Consider a simple linear model used to predict miles per gallon with weight. We can fit this model with `lm()`, and then diagnose it easily by using `gglm()`.
```{r, message=F}
library(gglm) # Load gglm

model <- lm(mpg ~ wt, data = mtcars) # Fit the simple linear model

gglm(model) # Plot the four main diagnostic plots
```

Now, one may be interested in a more complicated model, such as a mixed model with a varying intercept on `cyl`, fit with the `lme4` package. Luckily, `gglm` accommodates a variety of models and modeling packages, so the diagnostic plots for the mixed model can be created in the same way as they were for the simple linear model.
```{r, message=F}
library(lme4) # Load lme4 to fit the mixed model

mixed_model <- lmer(mpg ~ wt + (1 | cyl), data = mtcars) # Fit the mixed model

gglm(mixed_model) # Plot the four main diagnostic plots.
```

### Example 2: Using the Grammar of Graphics with the `stat_*()` functions

`gglm` also provides functionality to stay within the Grammar of Graphics by providing functions that can be used as `ggplot2` layers. An example of one of these functions is the `stat_fitted_resid()` function.

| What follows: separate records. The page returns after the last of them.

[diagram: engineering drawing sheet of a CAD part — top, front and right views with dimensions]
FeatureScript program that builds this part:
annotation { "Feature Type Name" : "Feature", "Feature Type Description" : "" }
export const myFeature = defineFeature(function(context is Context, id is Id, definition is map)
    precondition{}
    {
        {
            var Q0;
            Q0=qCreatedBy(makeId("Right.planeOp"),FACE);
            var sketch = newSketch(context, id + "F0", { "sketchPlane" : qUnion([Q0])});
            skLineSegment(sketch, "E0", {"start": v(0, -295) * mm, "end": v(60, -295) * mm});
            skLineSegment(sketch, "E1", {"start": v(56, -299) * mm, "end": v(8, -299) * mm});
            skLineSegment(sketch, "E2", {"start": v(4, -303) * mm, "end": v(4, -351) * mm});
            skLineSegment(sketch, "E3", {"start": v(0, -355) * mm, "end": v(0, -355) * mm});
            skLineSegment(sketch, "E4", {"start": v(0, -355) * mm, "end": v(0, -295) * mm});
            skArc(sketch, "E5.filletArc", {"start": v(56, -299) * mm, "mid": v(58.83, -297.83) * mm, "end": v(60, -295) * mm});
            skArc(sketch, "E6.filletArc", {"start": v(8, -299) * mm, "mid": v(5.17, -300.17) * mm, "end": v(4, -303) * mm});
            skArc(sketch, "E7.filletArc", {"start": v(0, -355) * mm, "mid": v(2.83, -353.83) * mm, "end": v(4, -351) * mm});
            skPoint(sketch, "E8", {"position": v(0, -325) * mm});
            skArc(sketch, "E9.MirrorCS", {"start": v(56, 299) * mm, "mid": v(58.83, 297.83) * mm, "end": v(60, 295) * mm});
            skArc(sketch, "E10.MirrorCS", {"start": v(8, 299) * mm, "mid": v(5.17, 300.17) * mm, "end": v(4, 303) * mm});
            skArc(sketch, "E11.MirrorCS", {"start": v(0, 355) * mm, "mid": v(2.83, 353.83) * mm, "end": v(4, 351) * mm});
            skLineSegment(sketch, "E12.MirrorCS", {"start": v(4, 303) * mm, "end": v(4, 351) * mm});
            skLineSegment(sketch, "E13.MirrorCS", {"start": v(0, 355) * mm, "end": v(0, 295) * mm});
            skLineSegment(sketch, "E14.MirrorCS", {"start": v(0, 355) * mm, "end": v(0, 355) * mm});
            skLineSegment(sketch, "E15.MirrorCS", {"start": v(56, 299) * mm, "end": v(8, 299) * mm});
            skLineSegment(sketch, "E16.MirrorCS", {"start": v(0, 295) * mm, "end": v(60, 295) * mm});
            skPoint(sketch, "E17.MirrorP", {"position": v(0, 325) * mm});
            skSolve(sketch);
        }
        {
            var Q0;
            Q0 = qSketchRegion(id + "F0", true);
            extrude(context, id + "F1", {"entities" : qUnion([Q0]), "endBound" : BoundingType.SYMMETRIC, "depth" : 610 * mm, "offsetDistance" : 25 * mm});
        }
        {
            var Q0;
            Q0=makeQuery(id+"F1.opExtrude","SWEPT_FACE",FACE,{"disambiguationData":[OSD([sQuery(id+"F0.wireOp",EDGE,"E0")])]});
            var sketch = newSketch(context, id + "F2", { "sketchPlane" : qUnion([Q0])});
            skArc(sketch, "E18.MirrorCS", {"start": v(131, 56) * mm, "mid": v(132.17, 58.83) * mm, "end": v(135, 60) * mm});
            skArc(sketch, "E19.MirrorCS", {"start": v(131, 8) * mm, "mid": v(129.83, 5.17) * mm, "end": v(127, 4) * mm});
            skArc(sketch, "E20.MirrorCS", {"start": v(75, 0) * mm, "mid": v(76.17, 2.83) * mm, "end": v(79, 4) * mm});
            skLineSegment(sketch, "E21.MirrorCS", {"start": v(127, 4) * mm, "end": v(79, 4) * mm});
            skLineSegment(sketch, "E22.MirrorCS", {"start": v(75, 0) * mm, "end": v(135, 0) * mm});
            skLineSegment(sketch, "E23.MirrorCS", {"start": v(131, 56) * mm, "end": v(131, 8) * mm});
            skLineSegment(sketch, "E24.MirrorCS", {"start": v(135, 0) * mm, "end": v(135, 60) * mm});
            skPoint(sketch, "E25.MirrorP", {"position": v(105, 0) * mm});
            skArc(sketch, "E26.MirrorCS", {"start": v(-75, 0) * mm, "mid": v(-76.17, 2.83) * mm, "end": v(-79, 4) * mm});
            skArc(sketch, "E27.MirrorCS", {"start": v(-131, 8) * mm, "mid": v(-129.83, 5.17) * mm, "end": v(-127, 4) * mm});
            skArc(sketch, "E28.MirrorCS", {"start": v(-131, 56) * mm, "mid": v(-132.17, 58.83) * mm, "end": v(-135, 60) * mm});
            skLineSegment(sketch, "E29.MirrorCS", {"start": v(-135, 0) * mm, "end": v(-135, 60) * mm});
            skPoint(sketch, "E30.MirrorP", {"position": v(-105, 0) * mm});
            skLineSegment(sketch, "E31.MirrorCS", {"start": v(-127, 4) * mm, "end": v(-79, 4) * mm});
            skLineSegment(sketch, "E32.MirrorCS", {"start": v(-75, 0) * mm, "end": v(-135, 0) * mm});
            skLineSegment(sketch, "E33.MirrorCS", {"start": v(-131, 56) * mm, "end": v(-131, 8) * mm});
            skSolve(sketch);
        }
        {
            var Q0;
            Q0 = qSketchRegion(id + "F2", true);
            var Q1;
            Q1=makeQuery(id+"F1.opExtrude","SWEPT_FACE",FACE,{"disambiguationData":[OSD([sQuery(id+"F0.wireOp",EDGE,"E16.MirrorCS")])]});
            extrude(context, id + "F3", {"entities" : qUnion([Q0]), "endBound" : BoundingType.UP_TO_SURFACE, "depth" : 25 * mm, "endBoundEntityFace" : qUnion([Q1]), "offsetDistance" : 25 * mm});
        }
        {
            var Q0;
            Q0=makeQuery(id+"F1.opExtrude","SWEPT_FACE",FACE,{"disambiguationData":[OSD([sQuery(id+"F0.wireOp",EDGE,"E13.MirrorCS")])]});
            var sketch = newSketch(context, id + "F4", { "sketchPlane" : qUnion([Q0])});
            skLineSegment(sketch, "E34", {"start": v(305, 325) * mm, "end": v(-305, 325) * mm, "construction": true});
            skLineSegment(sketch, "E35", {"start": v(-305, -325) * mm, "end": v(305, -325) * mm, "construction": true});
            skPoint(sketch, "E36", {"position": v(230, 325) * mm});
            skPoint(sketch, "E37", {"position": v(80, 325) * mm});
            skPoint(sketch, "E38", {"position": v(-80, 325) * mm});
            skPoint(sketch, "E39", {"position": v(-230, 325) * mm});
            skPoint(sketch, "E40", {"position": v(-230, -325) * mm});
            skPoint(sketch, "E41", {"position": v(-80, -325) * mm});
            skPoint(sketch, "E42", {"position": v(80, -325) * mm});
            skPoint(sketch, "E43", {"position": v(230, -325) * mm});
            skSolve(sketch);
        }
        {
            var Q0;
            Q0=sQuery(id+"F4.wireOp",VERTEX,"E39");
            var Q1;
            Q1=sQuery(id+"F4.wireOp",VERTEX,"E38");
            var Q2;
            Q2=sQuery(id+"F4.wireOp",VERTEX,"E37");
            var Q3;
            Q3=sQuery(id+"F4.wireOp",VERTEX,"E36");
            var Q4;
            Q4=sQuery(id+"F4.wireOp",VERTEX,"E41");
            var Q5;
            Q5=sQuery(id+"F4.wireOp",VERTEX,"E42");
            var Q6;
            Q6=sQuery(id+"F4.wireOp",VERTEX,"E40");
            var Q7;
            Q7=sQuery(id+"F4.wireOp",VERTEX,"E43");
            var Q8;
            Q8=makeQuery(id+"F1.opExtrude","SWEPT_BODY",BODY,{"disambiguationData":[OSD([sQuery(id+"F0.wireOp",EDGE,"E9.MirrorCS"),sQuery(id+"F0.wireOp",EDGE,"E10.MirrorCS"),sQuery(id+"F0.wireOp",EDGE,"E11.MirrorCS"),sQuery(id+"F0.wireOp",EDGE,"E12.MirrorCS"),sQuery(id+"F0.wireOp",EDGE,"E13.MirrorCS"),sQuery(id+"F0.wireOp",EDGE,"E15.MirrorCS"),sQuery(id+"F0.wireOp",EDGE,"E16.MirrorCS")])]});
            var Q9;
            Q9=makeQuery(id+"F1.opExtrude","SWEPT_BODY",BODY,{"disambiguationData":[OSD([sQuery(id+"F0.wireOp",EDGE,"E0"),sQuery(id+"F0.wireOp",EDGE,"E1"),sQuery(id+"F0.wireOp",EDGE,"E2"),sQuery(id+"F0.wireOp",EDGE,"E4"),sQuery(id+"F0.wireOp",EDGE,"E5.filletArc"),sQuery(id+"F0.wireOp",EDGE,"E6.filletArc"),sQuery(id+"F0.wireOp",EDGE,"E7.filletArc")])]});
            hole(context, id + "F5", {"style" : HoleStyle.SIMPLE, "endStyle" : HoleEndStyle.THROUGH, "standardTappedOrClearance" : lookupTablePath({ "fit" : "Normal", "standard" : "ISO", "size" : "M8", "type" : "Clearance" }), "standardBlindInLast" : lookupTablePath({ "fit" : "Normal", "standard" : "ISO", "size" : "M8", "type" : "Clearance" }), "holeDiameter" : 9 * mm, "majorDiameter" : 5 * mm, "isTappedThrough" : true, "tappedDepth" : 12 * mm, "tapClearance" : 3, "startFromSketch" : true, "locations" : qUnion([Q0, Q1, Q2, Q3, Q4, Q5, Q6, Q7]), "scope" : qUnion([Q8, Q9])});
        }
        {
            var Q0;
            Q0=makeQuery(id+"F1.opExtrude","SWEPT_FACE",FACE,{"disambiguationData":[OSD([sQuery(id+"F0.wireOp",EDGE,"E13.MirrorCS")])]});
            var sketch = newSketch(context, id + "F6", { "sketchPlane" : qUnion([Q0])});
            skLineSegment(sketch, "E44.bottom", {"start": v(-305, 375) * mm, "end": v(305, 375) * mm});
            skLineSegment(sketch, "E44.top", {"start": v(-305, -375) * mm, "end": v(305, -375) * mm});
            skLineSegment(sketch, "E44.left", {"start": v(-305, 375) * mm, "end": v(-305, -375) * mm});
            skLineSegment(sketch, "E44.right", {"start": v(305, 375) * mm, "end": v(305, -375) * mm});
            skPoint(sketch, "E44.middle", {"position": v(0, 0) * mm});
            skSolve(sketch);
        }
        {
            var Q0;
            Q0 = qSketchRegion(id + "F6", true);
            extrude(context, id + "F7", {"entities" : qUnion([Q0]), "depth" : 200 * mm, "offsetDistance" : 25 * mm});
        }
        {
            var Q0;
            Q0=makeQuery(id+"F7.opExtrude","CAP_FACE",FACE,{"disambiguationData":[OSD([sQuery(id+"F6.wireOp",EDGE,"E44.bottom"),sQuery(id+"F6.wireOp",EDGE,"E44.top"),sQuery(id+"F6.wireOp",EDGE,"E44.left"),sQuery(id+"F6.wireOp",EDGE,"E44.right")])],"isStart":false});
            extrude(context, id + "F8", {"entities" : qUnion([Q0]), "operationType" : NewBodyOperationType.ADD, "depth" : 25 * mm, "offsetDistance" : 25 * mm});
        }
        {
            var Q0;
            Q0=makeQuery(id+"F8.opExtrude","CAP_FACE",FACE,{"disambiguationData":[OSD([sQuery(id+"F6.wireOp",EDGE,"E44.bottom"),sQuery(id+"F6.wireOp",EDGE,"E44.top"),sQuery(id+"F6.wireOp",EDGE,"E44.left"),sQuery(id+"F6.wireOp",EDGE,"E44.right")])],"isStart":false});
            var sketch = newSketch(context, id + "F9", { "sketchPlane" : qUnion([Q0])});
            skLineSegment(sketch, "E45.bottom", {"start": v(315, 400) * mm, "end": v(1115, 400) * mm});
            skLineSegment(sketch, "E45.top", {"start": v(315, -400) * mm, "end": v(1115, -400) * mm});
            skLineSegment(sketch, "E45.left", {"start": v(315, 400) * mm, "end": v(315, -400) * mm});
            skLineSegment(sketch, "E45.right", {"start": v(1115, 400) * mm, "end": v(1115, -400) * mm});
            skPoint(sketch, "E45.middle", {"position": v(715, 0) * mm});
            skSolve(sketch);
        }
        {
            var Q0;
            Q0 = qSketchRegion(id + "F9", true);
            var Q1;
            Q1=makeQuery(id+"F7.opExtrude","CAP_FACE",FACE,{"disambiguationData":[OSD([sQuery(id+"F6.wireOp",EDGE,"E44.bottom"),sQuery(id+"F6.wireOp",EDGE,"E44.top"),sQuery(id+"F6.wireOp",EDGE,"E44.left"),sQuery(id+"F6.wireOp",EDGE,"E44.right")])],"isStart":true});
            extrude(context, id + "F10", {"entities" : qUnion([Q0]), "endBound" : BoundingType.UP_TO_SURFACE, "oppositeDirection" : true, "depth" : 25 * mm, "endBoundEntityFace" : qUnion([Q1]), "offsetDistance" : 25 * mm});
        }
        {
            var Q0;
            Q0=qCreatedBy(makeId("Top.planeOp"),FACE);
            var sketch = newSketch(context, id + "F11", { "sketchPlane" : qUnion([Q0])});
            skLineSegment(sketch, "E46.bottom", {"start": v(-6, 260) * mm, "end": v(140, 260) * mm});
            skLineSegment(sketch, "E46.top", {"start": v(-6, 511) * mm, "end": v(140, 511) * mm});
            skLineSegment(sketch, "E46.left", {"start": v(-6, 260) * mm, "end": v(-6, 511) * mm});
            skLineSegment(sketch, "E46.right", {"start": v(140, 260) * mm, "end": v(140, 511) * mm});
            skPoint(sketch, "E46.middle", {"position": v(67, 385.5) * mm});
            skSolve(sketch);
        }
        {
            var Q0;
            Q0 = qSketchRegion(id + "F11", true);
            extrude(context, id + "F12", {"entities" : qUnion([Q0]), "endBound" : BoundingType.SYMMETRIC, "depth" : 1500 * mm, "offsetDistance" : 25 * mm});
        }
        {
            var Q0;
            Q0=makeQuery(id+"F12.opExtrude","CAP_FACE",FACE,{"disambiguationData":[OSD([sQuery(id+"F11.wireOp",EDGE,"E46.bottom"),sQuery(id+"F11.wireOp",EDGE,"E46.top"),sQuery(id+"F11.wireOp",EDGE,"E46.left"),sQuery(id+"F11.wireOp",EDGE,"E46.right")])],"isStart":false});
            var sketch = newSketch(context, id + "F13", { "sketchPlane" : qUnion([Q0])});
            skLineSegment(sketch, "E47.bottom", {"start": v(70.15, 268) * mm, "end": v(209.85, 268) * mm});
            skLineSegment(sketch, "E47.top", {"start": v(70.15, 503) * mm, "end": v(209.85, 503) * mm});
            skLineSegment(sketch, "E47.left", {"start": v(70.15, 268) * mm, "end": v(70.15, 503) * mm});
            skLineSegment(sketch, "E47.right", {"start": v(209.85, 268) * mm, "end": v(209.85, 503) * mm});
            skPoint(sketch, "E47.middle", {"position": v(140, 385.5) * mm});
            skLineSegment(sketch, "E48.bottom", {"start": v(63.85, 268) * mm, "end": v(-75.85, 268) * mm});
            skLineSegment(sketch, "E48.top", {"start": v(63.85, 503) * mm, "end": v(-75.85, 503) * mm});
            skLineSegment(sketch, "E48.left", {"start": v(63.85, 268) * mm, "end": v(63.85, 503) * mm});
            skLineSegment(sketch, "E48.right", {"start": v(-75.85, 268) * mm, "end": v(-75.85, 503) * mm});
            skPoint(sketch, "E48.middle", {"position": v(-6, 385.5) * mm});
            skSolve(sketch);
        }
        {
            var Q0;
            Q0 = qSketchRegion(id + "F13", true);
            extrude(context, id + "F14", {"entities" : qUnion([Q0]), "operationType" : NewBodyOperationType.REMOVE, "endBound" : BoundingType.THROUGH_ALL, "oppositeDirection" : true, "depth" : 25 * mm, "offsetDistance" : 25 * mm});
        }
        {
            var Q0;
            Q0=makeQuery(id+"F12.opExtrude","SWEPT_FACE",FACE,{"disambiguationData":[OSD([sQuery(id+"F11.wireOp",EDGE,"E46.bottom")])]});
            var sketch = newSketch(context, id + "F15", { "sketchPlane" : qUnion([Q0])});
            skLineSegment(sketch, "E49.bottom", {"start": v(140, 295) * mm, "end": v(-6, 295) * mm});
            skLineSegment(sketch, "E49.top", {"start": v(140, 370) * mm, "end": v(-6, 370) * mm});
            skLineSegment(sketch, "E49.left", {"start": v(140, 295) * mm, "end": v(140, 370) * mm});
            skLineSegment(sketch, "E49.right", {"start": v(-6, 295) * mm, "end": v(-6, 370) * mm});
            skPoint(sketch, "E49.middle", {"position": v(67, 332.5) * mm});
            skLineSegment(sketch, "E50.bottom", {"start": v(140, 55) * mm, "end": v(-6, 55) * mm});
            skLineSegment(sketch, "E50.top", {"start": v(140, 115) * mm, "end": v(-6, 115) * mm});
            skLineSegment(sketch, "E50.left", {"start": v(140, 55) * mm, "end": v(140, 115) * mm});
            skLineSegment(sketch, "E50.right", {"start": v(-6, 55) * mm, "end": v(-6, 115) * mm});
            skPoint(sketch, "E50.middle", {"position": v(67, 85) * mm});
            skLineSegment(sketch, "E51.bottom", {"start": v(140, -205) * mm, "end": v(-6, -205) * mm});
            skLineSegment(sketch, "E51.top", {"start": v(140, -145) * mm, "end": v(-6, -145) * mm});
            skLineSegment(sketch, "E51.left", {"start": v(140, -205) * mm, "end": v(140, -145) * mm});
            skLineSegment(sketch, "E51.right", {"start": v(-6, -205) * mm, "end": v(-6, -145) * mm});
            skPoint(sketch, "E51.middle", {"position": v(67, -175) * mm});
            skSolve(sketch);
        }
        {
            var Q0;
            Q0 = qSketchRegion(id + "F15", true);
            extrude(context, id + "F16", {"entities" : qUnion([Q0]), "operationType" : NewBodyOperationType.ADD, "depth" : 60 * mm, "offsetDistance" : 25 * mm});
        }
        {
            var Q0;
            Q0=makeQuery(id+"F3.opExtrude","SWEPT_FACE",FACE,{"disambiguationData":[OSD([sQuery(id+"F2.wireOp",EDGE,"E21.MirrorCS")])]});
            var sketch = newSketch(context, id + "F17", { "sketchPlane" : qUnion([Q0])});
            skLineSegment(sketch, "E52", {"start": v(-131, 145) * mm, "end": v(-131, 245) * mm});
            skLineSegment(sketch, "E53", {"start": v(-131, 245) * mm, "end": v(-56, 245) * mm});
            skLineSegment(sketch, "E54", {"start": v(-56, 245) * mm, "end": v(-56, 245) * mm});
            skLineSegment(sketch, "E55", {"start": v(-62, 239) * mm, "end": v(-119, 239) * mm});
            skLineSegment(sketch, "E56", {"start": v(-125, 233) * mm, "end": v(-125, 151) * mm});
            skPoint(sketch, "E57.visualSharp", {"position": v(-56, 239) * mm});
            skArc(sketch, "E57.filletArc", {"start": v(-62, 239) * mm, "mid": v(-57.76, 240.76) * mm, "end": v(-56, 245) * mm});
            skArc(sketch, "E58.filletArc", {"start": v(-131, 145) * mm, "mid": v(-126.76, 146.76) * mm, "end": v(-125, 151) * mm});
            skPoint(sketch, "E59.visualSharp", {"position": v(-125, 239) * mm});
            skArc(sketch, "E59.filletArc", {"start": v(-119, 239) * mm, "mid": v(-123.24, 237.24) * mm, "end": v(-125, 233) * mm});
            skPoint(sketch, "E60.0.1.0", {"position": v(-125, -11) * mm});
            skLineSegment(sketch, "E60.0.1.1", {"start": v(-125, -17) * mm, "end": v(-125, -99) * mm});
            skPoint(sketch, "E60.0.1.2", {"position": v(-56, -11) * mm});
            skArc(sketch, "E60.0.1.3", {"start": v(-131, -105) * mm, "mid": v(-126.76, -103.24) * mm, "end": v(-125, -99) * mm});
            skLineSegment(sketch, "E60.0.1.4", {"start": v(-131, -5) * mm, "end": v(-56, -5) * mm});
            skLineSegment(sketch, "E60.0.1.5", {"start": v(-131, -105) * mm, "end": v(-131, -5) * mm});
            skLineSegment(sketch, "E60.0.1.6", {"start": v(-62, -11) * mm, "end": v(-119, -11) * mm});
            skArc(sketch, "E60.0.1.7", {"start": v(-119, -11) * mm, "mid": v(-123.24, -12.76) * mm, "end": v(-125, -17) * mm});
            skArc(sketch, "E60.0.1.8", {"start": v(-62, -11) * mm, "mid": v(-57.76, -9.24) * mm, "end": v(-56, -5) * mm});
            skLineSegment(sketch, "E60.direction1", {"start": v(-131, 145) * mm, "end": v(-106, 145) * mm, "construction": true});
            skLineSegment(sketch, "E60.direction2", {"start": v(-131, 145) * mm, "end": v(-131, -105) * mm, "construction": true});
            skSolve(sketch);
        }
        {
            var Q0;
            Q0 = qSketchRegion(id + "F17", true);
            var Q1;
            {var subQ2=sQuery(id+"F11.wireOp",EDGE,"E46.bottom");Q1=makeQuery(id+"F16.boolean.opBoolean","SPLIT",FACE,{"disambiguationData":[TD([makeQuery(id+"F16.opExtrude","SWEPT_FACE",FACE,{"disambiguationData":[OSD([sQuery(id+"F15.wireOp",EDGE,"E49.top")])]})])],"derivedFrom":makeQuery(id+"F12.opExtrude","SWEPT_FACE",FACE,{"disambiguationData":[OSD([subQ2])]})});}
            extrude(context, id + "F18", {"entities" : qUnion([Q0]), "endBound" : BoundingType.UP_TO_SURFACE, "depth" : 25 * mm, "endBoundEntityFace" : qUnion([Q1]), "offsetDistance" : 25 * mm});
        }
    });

With this function, we can take a closer look at just the fitted vs. residual plot from the mixed model fit in Example 1.

```{r}
ggplot(data = mixed_model) +
stat_fitted_resid()
```

After taking a closer look, we may want to clean up the look of the plot for a presentation or a project. This can be done by adding other layers from `ggplot2` to the plot. Note that any `ggplot2` layers can be added on to any of the `stat_*()` functions provided by `gglm`.

```{r}
ggplot(data = mixed_model) +
stat_fitted_resid(alpha = 1) +
theme_bw() + # add a clean theme
labs(title = "Residual vs fitted values for the mixed model") + # change the title
theme(plot.title = element_text(hjust = 0.5)) # center the title
```

Wow! What a beautiful and production-ready diagnostic plot!

## Functions

### For quick and easy plotting

`gglm()` plots the four default diagnostic plots when supplied a model object (this is similar to `plot.lm()` in the case of an object generated by `lm()`). Note that can `gglm()` take many types of model object classes as its input, and possible model object classes can be seen with `list_model_classes()`

### Following the Grammar of Graphics

`stat_normal_qq()`, `stat_fitted_resid()`, `stat_resid_hist()`, `stat_scale_location()`, `stat_cooks_leverage()`, `stat_cooks_obs()`, and `stat_resid_leverage()` all are `ggplot2` layers used to create individual diagnostic plots. To use these, follow Example 2.

### Other functions

`list_model_classes()` lists the model classes compatible with `gglm`.